►
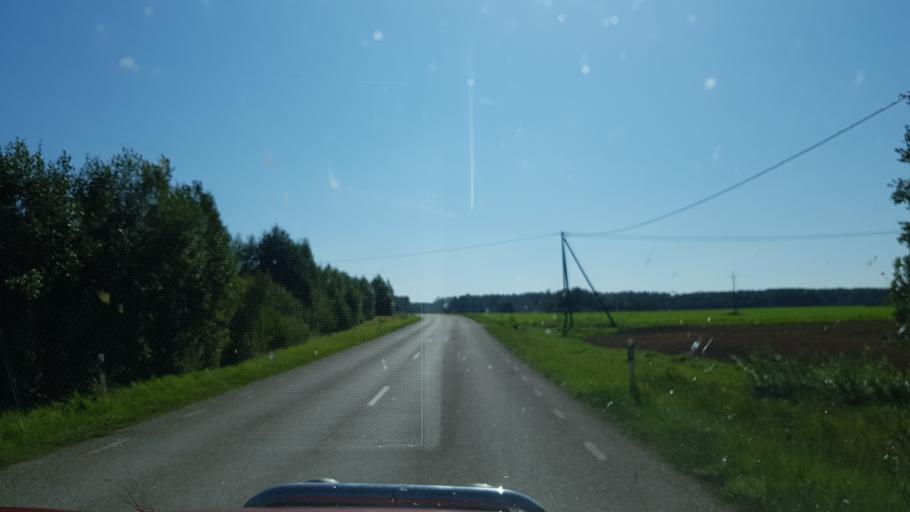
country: EE
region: Polvamaa
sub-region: Polva linn
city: Polva
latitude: 58.2240
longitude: 27.2298
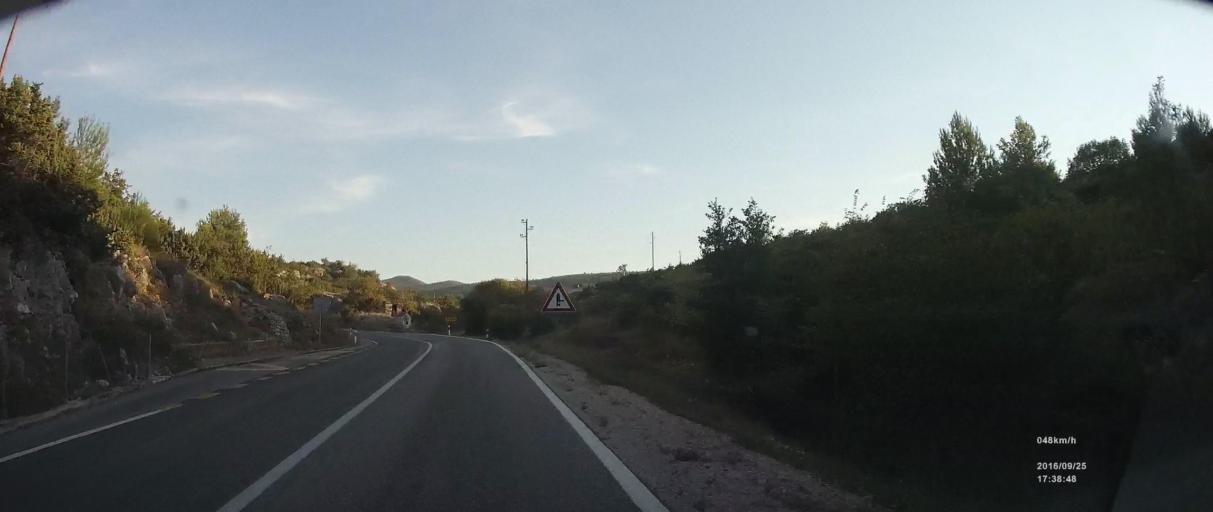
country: HR
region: Sibensko-Kniniska
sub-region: Grad Sibenik
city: Brodarica
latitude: 43.6486
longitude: 16.0574
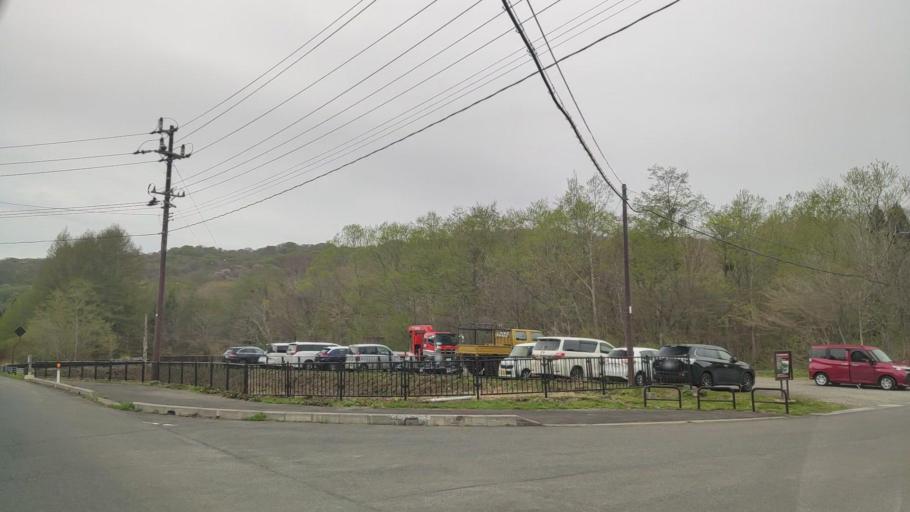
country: JP
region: Akita
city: Hanawa
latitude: 40.4433
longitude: 140.9319
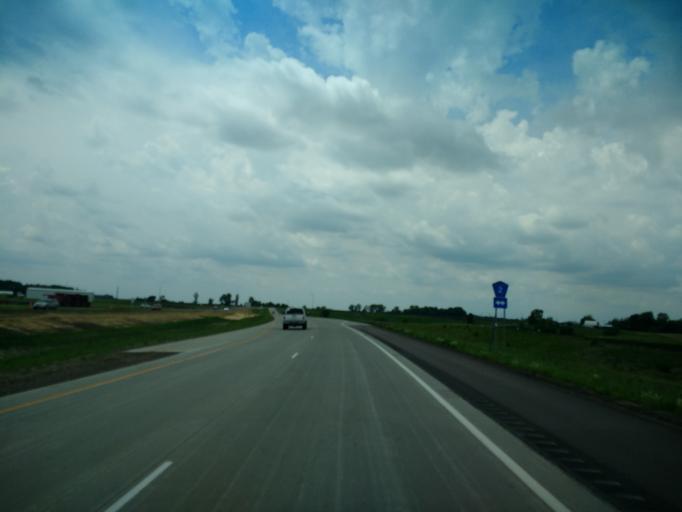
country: US
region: Minnesota
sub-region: Cottonwood County
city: Windom
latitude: 43.9085
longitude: -95.0549
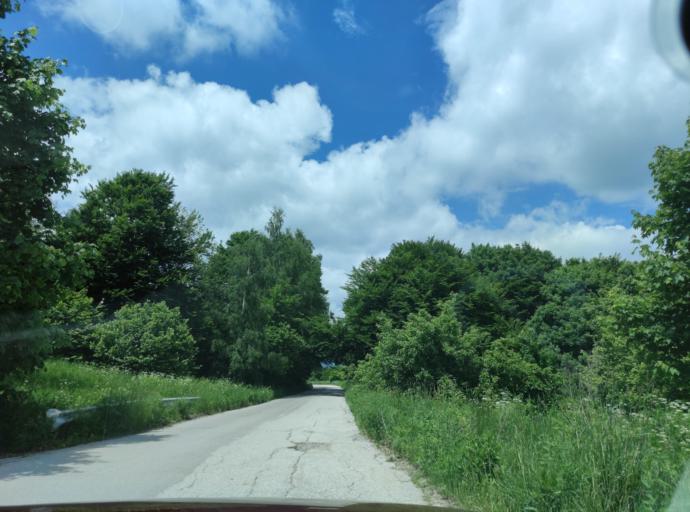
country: BG
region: Sofia-Capital
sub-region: Stolichna Obshtina
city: Sofia
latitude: 42.6339
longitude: 23.2394
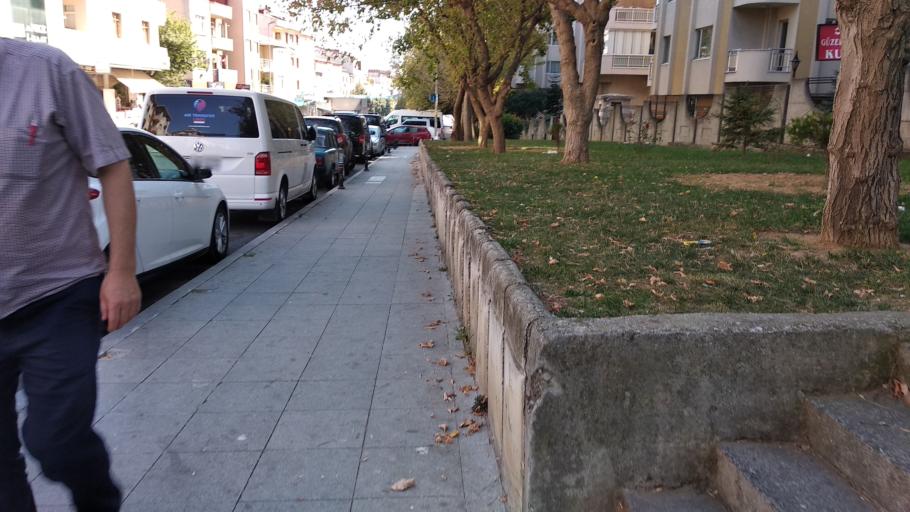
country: TR
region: Istanbul
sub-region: Atasehir
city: Atasehir
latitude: 41.0040
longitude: 29.0735
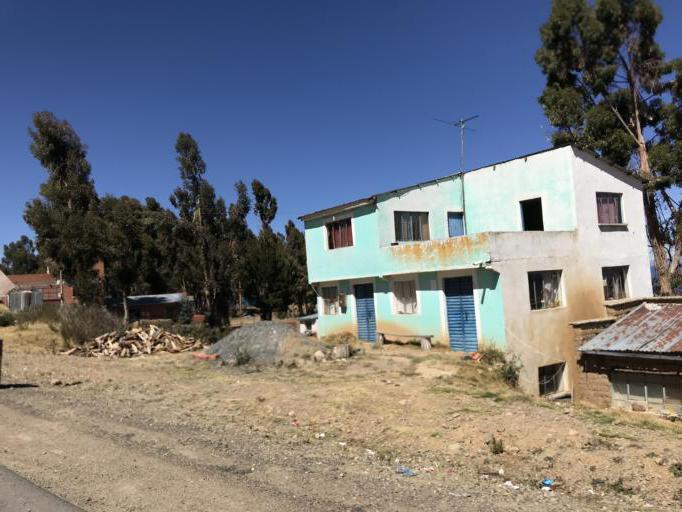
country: BO
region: La Paz
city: Huatajata
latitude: -16.2156
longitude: -68.6652
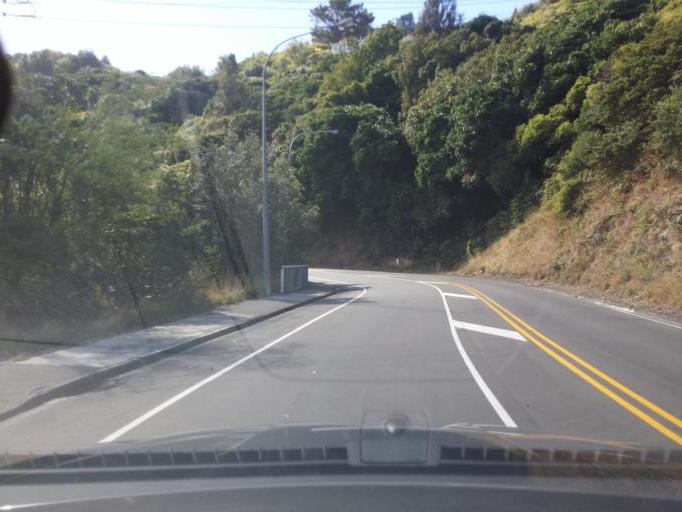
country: NZ
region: Wellington
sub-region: Wellington City
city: Kelburn
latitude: -41.2572
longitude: 174.7794
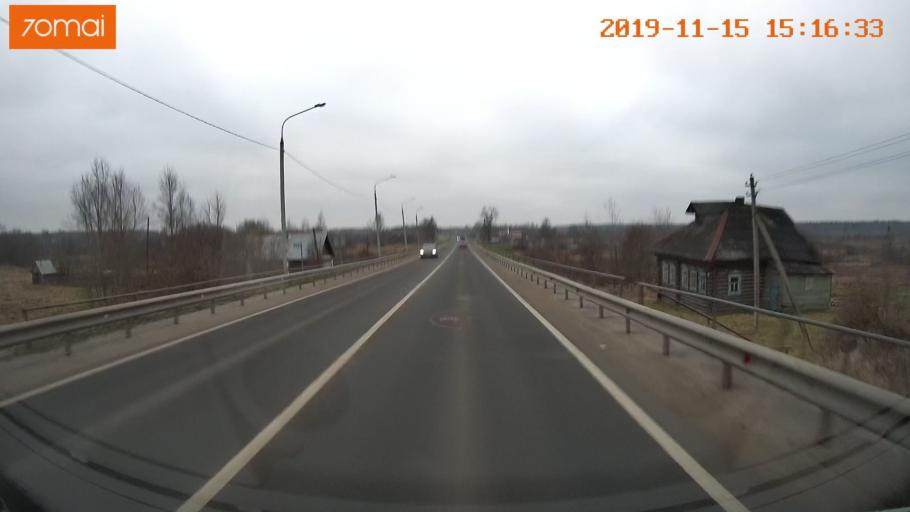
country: RU
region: Jaroslavl
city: Danilov
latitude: 58.2720
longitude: 40.1901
◄
→ **Exercise prompt**:
Repeat the lines beginning with the one that contains "latitude: 43.9085" and continuing through the last line of the records, leaving out the pictures.

→ **The response**:
latitude: 43.9085
longitude: -95.0549
country: BG
region: Sofia-Capital
sub-region: Stolichna Obshtina
city: Sofia
latitude: 42.6339
longitude: 23.2394
country: TR
region: Istanbul
sub-region: Atasehir
city: Atasehir
latitude: 41.0040
longitude: 29.0735
country: BO
region: La Paz
city: Huatajata
latitude: -16.2156
longitude: -68.6652
country: NZ
region: Wellington
sub-region: Wellington City
city: Kelburn
latitude: -41.2572
longitude: 174.7794
country: RU
region: Jaroslavl
city: Danilov
latitude: 58.2720
longitude: 40.1901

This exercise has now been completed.